A regular convex polygon $P$ has a circumscribed circle. A triangle whose vertices are a subset of the vertices of $P$ has the same circumscribed circle. The area $a$ of a triangle with angles $\alpha, \beta, \gamma$ and circumscribed circle with radius $r$ is [ref] \begin{equation}a=2r^2 sin(\alpha) \sin(\beta) \sin(\gamma)\,.\end{equation}

The radius $r$ is the same for all triangles whose vertices are a subset of the vertices of $P$. Hence, the triangle with the smallest area is the triangle that minimizes $sin(\alpha) \sin(\beta) \sin(\gamma)$ and the triangle with the largest area is the triangle that maximizes $sin(\alpha) \sin(\beta) \sin(\gamma)$.

SUPPLIED ENTRIES:
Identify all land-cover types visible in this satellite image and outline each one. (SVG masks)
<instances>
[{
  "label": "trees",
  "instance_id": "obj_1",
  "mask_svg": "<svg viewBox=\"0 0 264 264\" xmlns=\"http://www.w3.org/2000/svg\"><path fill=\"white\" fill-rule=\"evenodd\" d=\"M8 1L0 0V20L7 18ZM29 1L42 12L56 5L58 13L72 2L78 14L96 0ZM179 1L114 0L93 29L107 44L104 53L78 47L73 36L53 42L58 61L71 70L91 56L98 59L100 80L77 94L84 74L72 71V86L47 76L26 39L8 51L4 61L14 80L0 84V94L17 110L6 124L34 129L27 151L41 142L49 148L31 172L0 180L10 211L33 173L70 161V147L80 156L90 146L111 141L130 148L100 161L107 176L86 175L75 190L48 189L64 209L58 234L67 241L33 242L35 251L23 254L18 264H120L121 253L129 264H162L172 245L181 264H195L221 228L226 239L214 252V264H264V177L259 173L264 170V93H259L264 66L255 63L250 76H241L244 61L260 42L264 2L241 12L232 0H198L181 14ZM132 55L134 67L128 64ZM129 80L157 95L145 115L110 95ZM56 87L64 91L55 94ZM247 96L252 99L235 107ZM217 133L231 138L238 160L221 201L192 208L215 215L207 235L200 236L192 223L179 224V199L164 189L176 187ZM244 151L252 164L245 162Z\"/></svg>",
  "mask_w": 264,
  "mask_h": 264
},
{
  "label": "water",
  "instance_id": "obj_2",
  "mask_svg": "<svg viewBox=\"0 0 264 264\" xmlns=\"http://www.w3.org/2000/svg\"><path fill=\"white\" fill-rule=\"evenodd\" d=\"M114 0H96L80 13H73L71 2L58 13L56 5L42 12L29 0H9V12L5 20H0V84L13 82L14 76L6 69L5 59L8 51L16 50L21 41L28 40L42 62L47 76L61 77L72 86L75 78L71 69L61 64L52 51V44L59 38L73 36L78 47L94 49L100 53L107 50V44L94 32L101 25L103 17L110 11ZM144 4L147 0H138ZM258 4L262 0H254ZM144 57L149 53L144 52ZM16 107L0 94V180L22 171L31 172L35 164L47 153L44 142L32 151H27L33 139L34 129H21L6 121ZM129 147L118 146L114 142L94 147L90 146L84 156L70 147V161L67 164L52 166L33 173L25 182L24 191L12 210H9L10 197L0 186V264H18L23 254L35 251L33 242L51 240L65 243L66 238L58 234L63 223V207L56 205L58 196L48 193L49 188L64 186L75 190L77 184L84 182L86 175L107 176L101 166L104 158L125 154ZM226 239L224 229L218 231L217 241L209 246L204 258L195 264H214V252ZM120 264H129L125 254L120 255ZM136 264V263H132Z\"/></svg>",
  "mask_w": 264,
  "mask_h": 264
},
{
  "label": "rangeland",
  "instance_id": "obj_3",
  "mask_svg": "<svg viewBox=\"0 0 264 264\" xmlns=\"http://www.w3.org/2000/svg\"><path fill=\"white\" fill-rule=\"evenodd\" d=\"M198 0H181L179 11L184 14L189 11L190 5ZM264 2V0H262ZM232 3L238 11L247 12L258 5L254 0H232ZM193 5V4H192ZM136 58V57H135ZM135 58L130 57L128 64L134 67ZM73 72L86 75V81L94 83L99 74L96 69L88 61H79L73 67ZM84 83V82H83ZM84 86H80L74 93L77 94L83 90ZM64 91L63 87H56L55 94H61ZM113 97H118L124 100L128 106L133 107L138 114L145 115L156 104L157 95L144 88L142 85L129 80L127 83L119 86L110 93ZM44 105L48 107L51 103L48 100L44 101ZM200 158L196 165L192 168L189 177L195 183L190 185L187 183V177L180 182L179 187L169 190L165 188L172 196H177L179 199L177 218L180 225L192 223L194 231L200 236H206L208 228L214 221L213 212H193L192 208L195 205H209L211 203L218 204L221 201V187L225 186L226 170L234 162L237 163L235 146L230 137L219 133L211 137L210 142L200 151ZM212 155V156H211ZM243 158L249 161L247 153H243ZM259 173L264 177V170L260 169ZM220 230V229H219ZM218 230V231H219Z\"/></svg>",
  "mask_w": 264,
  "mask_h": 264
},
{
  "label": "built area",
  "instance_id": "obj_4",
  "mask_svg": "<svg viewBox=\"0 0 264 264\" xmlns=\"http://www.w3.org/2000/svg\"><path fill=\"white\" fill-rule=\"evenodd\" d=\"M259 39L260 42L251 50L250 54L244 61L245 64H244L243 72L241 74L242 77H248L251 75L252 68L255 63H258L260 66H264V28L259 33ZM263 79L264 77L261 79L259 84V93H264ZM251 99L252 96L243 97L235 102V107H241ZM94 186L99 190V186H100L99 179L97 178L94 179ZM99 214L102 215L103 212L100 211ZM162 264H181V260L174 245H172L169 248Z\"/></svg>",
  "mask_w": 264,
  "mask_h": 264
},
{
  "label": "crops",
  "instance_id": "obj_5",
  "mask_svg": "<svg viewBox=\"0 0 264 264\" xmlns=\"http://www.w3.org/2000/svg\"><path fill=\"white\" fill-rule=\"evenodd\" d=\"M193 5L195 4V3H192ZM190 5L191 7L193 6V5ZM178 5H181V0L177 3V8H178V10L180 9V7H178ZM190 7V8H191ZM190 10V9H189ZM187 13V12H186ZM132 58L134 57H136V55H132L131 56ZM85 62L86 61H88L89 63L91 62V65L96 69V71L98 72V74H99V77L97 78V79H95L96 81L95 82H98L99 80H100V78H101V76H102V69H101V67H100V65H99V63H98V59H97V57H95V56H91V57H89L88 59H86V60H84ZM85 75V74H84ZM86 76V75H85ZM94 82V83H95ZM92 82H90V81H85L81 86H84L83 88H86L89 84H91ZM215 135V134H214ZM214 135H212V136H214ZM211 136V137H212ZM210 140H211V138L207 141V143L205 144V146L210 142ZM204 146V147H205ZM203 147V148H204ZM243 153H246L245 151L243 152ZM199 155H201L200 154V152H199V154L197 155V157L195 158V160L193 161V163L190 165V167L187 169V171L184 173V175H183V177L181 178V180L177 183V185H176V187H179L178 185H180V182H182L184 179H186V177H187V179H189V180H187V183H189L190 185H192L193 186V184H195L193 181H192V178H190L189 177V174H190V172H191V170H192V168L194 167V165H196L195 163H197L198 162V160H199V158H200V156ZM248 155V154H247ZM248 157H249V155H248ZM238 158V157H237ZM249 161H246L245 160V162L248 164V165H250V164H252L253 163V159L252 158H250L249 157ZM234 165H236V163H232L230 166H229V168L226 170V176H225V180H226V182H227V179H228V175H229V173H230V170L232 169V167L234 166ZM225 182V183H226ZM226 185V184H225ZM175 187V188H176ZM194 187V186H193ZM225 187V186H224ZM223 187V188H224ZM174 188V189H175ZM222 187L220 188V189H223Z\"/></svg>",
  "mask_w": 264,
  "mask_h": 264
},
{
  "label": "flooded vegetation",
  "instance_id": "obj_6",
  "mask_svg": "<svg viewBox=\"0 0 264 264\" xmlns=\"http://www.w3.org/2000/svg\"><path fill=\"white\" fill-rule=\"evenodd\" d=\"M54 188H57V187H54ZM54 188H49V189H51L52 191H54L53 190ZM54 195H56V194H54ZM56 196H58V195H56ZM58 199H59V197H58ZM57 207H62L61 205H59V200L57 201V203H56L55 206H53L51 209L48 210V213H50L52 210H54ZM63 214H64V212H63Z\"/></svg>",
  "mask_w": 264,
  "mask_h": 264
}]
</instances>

INSTRUCTIONS:
• a. Reproduce the passage on triangle areas in a regular polygon, from "The radius $r$" up to and including "maximizes $sin(\alpha) \sin(\beta) \sin(\gamma)$.".
• b. Pick up the passage on triangle areas in a regular polygon where it stops, and write what comes next.

FINAL RESULTS:
• a.
The radius $r$ is the same for all triangles whose vertices are a subset of the vertices of $P$. Hence, the triangle with the smallest area is the triangle that minimizes $sin(\alpha) \sin(\beta) \sin(\gamma)$ and the triangle with the largest area is the triangle that maximizes $sin(\alpha) \sin(\beta) \sin(\gamma)$.

• b.
Every angle in a triangle is smaller than 180° and the sum of the three angles is 180°. Looking at $\sin(x)$ on the interval [0°,180°], one can see that one minimizes $sin(\alpha) \sin(\beta) \sin(\gamma)$ when choosing one angle to be close to 180° as possible and the other two angles as small as possible. The largest angle formed by a triplet of vertices of a regular polygon is $\angle ABC$, where $A, B, C$ are consecutive vertices. The smallest angle formed by a triplet of vertices of a regular polygon is $\angle BAC$. So a triangle whose vertices are a subset of the vertices of a regular convex polygon has a minimal area if its vertices $A,B,C$ are consecutive vertices of that polygon.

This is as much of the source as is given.